Sadly, this is a new phenomenon for the insurance industry in Zimbabwe.

“Follow The Risk” Principle

When it comes to financed emissions, the “follow the money” principle is applied, meaning that the money should be followed as far as possible to understand and account for the climate impact that financial assets have in the real economy.

From the perspective of underwriting, the nature of the relationship between the financial institution and the client is fundamentally different.

Underwriting basically seeks to lessen risks related to economic activity but does not finance this activity or suggest any form of ownership.

However, re/insurers do not hold a capital interest in the client operations, and no financial or direct operational control is exerted.

The absence of ownership or control over the client’s activity thus impacts the influence an insurer can have on the decisions made by the client in terms of decarbonization.

Therefore, in the case of insurance-associated emissions, the principle applied is “follow the risk” instead of “follow the money.”

A New Standard

The Partnership for Carbon Accounting Financials (PCAF) led the drafting of a scoping document that set out the guiding principles for developing a GHG accounting methodology for insurance and reinsurance underwriting.

The key objective of the scoping paper was to initiate wider engagement on insurance-related emissions and, through the feedback obtained, inform the consultation paper on the proposed approach.

The scoping paper was, therefore, broad in scope as it considered various potential approaches.

In 2022, the PCAF standard on insurance-related emissions was published and constituted the next step toward accounting for emissions related to underwriting activities.

What does this mean for reinsurers?

The absence of a global standard for insurance-related emissions meant that re/insurers were only able to measure, manage, and disclose emissions related to their operations (in line with the Greenhouse Gas Protocol (GHGP)) and investment activities (in line with PCAF’s financed emissions standard).

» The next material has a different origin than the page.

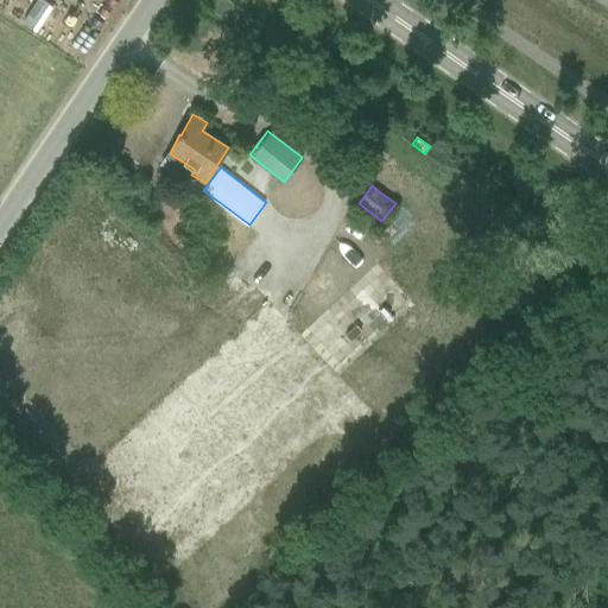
[(416,303),(358,241),(279,316),(336,377),(416,303)]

The publication of the new standard has therefore set in motion a number of changes conducive to achieving net zero across the insurance sector.

The disconnect between the mounting expectations around committing to net zero targets across operations, investments, and emissions associated with insurance and reinsurance underwriting portfolios is being bridged with this latest PCAF release.

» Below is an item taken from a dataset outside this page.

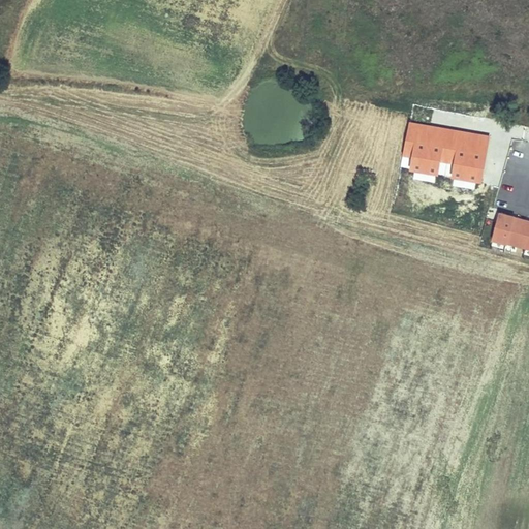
[(423,143),(487,154),(490,137),(409,123),(406,139),(423,143)]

The reinsurance industry in Zimbabwe thus needs to plan and agree on methodology to tackle the challenge holistically and develop credible and actionable decarbonization plans.

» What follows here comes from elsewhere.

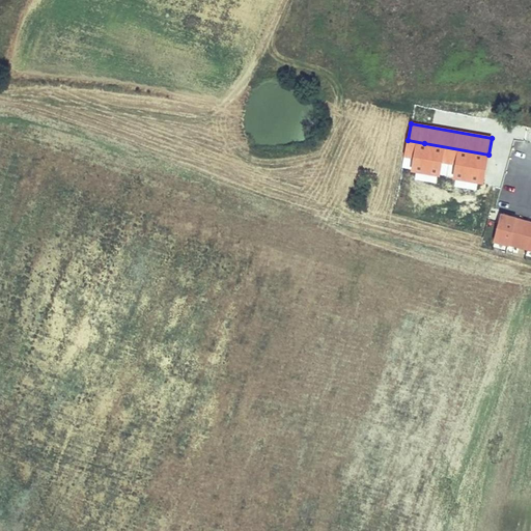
[(455,178),(483,183),(488,155),(424,143),(408,140),(406,152),(442,159),(442,162),(457,165),(455,178)]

Creating transparency for stakeholders is another business goal that can be enabled by the insurance sector in Zimbabwe.

Externally, re/insurers can inform the market of their climate impacts through disclosures made in line with the Task Force on Climate-related Financial Disclosures, as well as a range of other

mandatory and voluntary methods.

Internally, informing stakeholders of their organization’s impact can increase trust among internal stakeholders as well as inspire new engagements and product offerings with clients and business partners.

Carbon accounting can further help reinsurers manage their own climate-related transition risks by building an understanding of the exposure embedded in their underwriting portfolios.

For example, identifying carbon-intensive underwriting activities in specific high-risk sectors can help identify areas that might be adversely impacted by the introduction of carbon taxation.

On the other hand, climate-related opportunities for innovation and sustainable product development across resource efficiency, energy sources, products and services, markets, and resilience are opportunities for reinsurers.

With a transition to a low-carbon economy, re/insurers can independently develop innovative products and services that enable their clients to decarbonize their business activities.

Through carbon accounting, re/insurers can see which sectors and businesses in their own portfolios require the most help in their decarbonization efforts and play an active role in their transition.